== EXERCISE ==
Would you filter the listing below so that only lines with the word "none" remain?

== GIVEN MATERIAL ==
· · · · ·
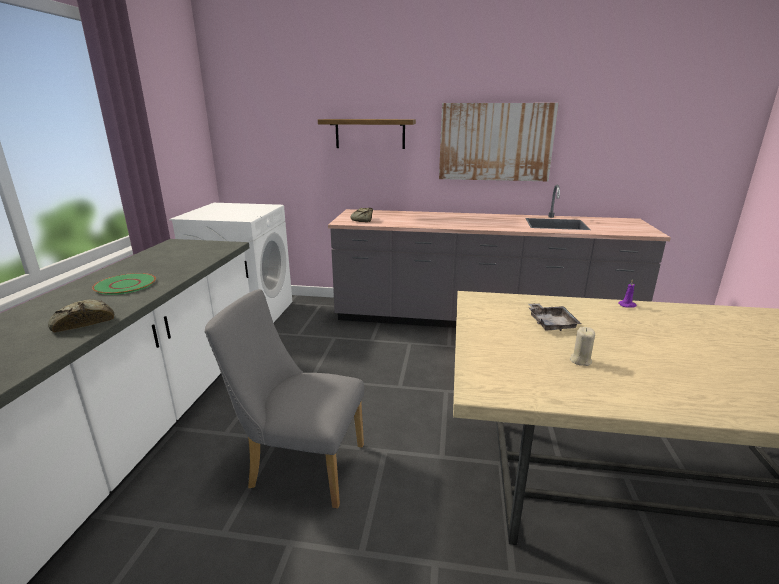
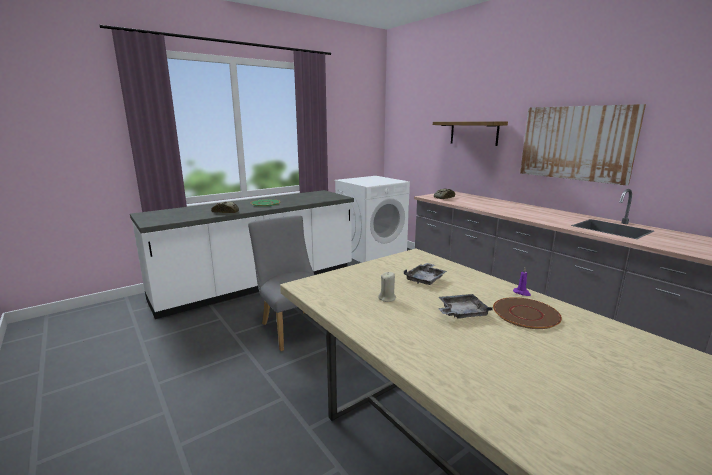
camera: 45 degrees right, 5 degrees down
(649, 344) = (461, 313): none -> grey tray
(672, 324) = (526, 314): none -> brown plate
· · · · ·
== ANSWER SPACE ==
(649, 344) = (461, 313): none -> grey tray
(672, 324) = (526, 314): none -> brown plate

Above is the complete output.